Technology is an amazing tool, but humans make the final decisions.
Common Sense Is Becoming Even Less Common
That’s why I resonated with the Verge’s recent post, “Why trying to be too efficient will make us less efficient in the long run.” The article is an interview with Edward Tenner, author of The Efficiency Paradox: What Big Data Can’t Do.
Tenner explains how efficiency technology and artificial intelligence can make us less efficient and less intelligent. He writes:
There are two factors that are underestimated by people and that are serious issues in the application of efficient technology. One of them is what’s called “local knowledge.” All of us know that there’s some route that might look really great on a map, but we know it’s a problem because we’ve traveled over it. For example, there’s an intersection that looks like the shortest way, but I know the traffic is tied up there, and it’s quicker to take a longer way, and [traffic app] Waze hasn’t done this. Every once in a while, Waze points out a really crazy direction, and if people don’t have common sense, sooner or later they will be very disappointed. Since I’ve come to recognize Waze is not infallible, I use it, and if I see there’s something that’s not right, I try to pull over and take a look at a printed map and figure out what’s going wrong.
The other is tacit knowledge. The idea is that no matter how much information you feed into an intelligent system, there are many, many things that are tacit, meaning that they are not explicitly stated anywhere. You can’t find that information in an encyclopedia.
One example is how little children can understand the meaning of a proverb — like “a stitch in time saves nine” or “a rolling stone gathers no moss” — in a way that a computer can’t. There are many things that even little children can appreciate that the most advanced technologies of machine learning can’t, and I think that to me is one of the most exciting things about the mind and about being human.
(Read the rest of the interview with Tenner.)

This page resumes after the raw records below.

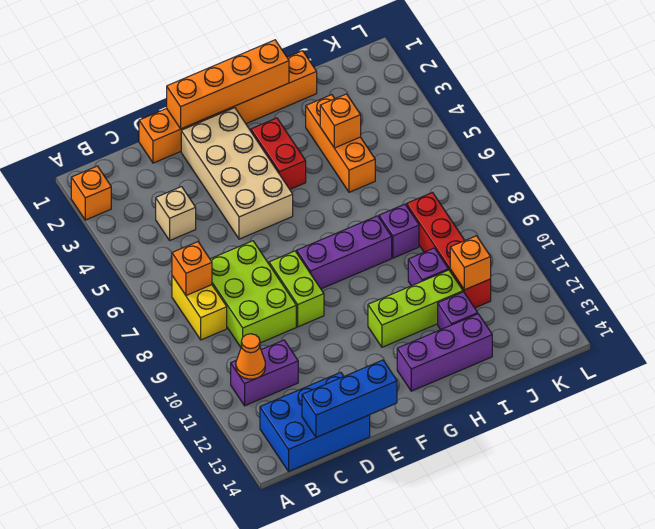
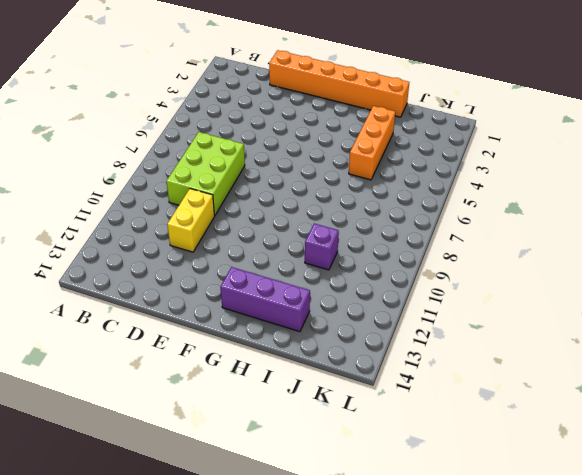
yellow brick D10:D11 level 1 -> yellow brick B7:B8 level 1
none -> orange brick A2 level 1
none -> purple brick B11:C11 level 1
none -> blue brick B13:D14 level 1

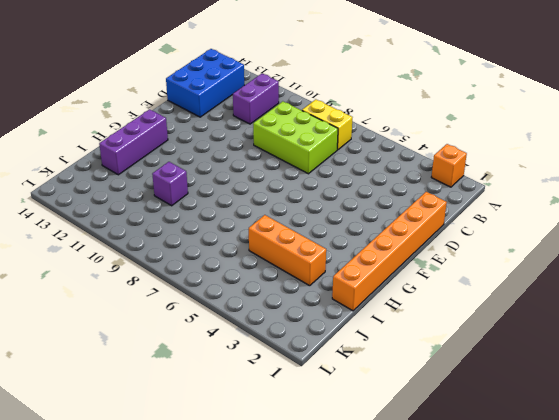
none -> tan brick C4 level 1
none -> tan brick E2:F5 level 1
none -> lime brick E8:E9 level 1

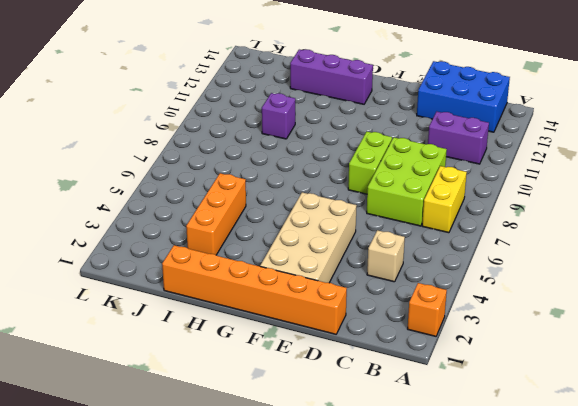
none -> purple brick F8:H8 level 1
none -> red brick G3:G4 level 1
none -> lime brick G11:I11 level 1

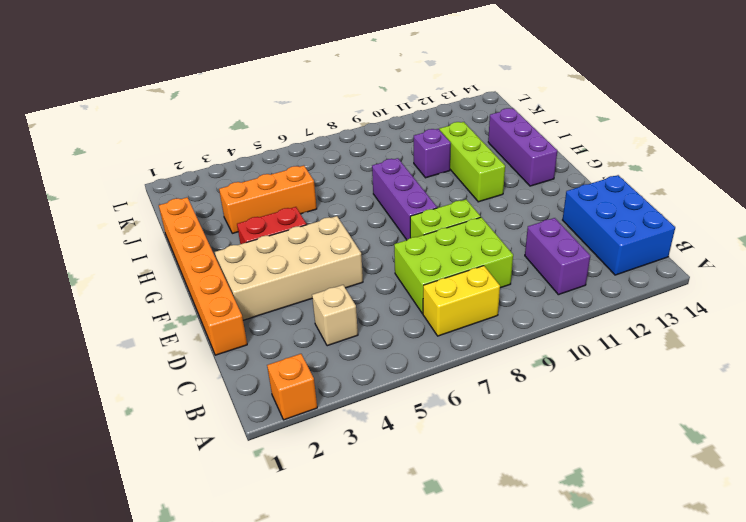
none -> purple brick I8 level 1
none -> purple brick I12 level 1
none -> red brick J8:J11 level 1

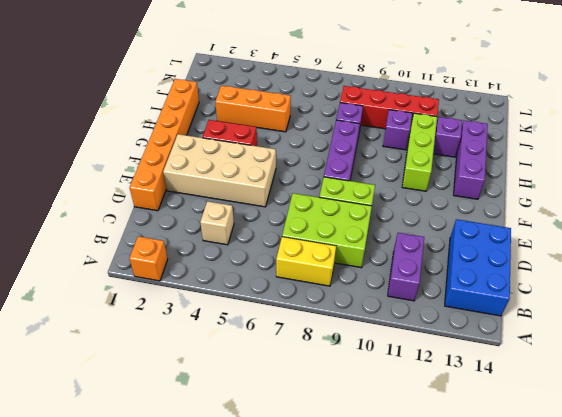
none -> orange brick B7 level 2
none -> orange cone B11 level 2
none -> blue brick C14:E14 level 2

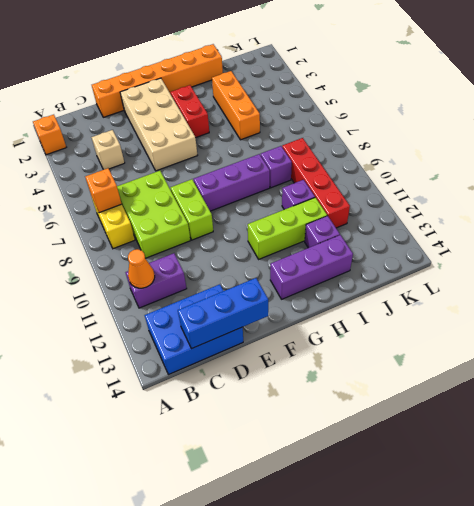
none -> orange brick E1:H1 level 2
none -> orange brick I4 level 2
none -> orange brick J11 level 2

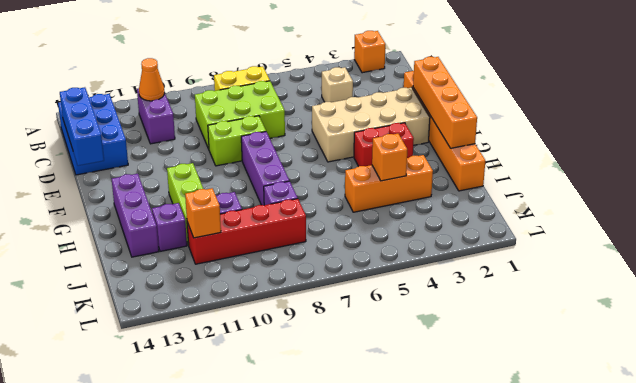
none -> orange brick B7 level 2

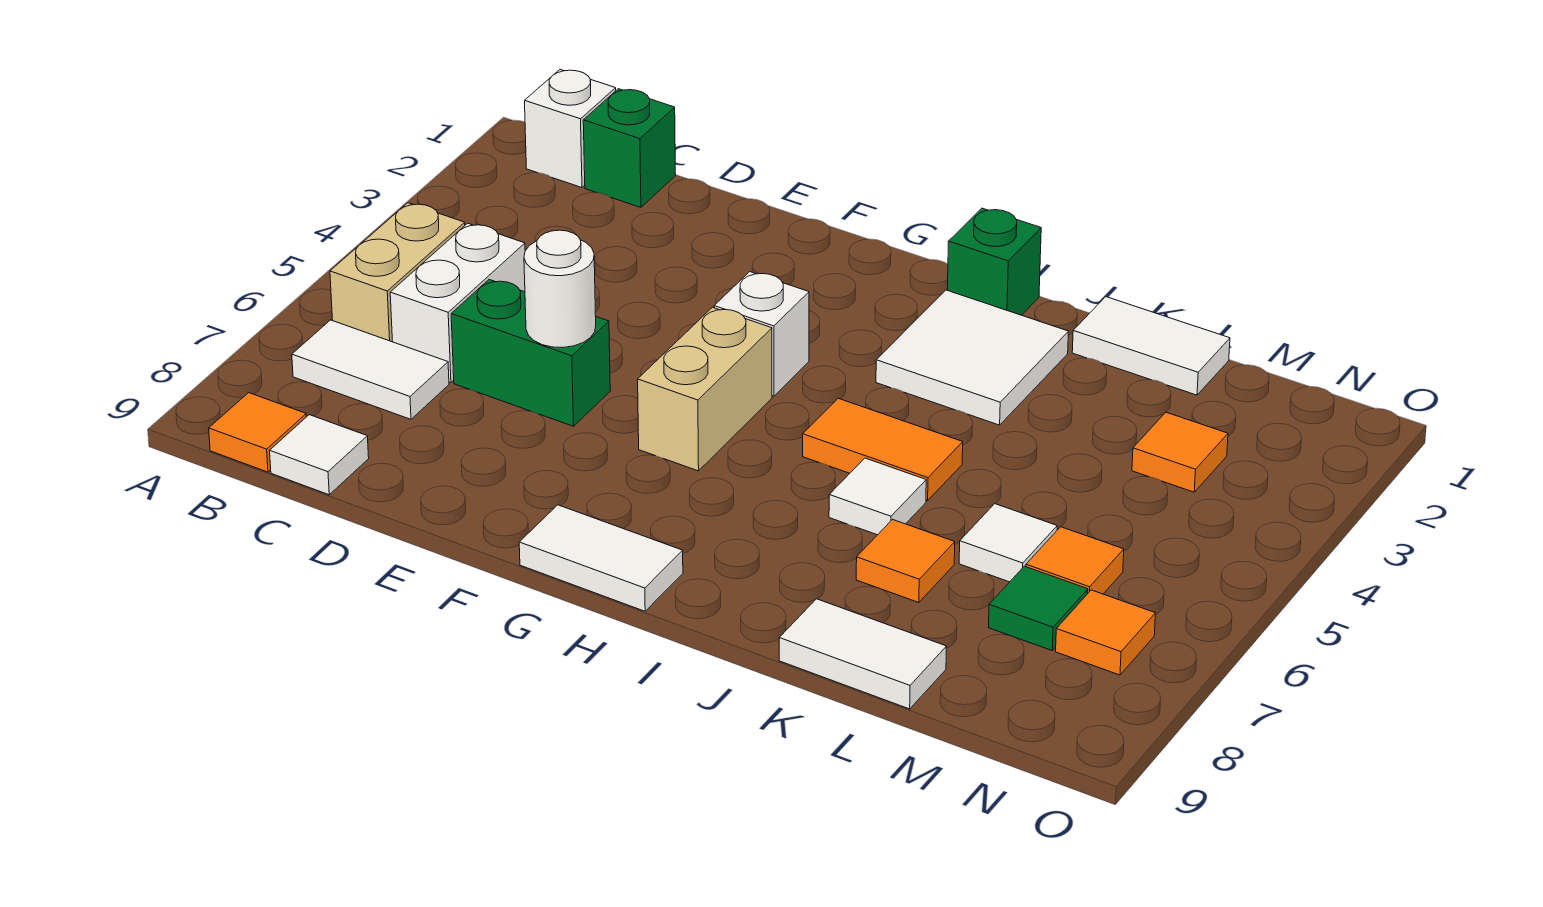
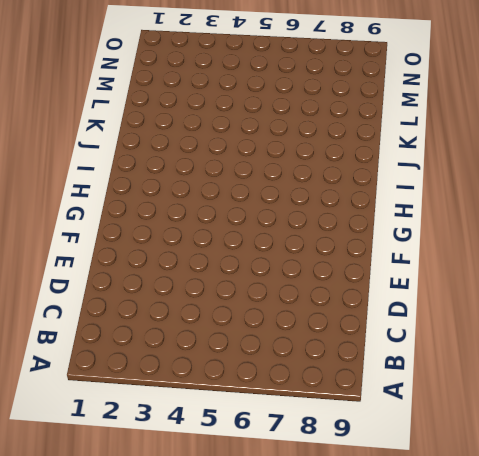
none -> white brick B1 level 1
none -> tan brick B5:B6 level 1
none -> white tile B7:C7 level 1

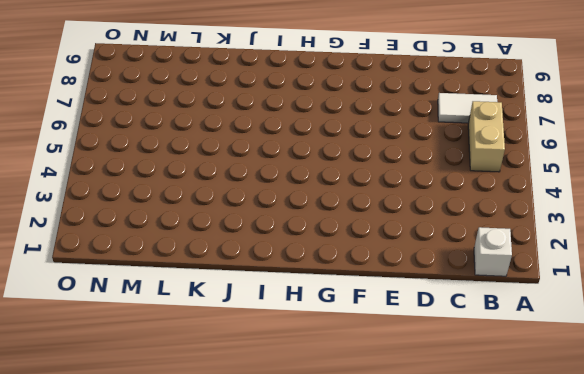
none -> orange tile B9 level 1
none -> green brick C1 level 1
none -> white brick C5:C6 level 1

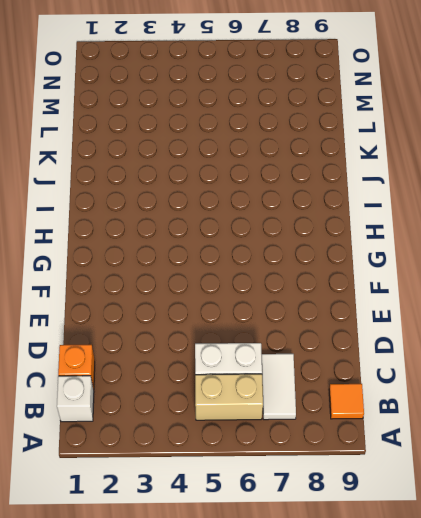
orange brick C1 level 1 -> green brick C1 level 1
none -> white tile C9 level 1
none -> green brick D6:E6 level 1
none -> white brick G4 level 1

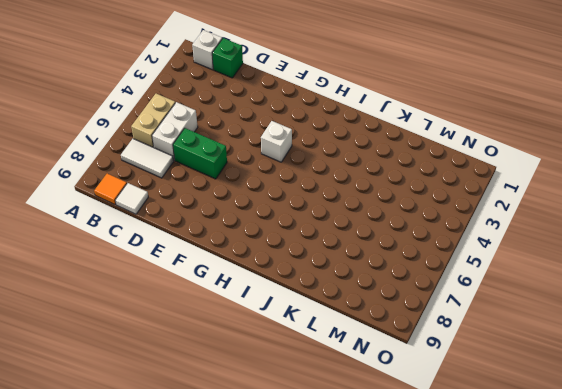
none -> tan brick G5:G6 level 1
none -> white tile G9:H9 level 1
none -> green brick I1 level 1

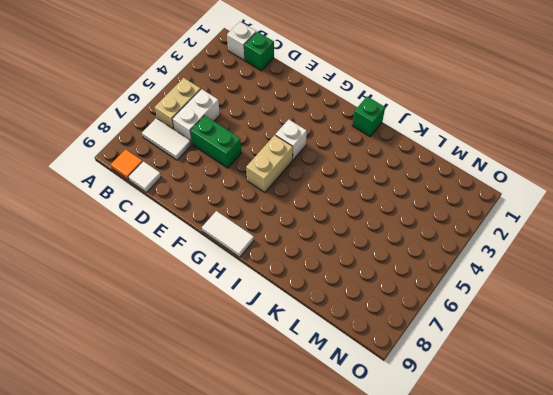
none -> white tile I2:J3 level 1
none -> orange tile I5:J5 level 1
none -> white tile J6 level 1

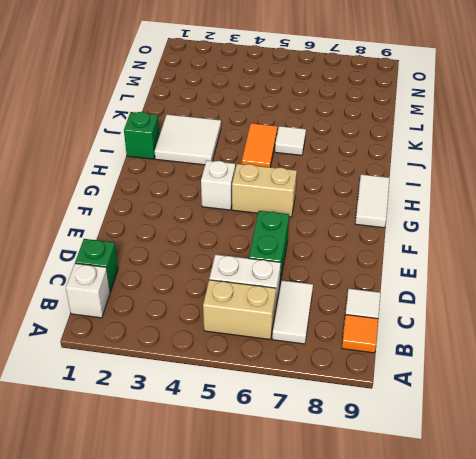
none -> white tile K1:L1 level 1
none -> orange tile K7 level 1
none -> white tile K9:L9 level 1

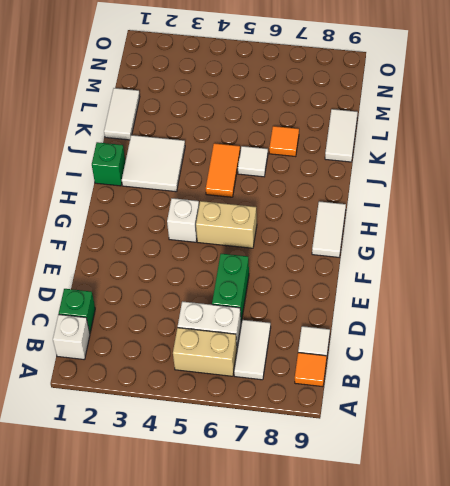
none -> white tile L6 level 1
none -> orange tile M3 level 1
none -> orange tile M6 level 1

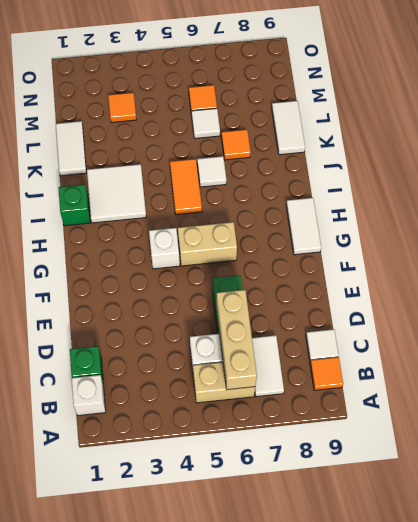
tan brick B6:D6 level 2 -> none
none -> green tile M7 level 1
none -> orange tile N7 level 1
none -> white round brick E6 level 2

Data Isn’t Everything—Trust Your Instincts
Machines are smart, and they’re certainly better than us at math. But predictive analytics can’t predict everything.
Tenner also discusses why rule-breaking events have been breakthroughs and made life exciting. For example, just consider all the surprise hit films and the supposed blockbusters that flopped, disappointments from ball players whose prowess had been analyzed down to the second, actors described as second-rate until they got the role of a lifetime, job applicants you turned down who became successful entrepreneurs, and college drop-outs who became billionaires.
The moral of the story? As Tenner puts it, “Don’t be afraid of your common sense.”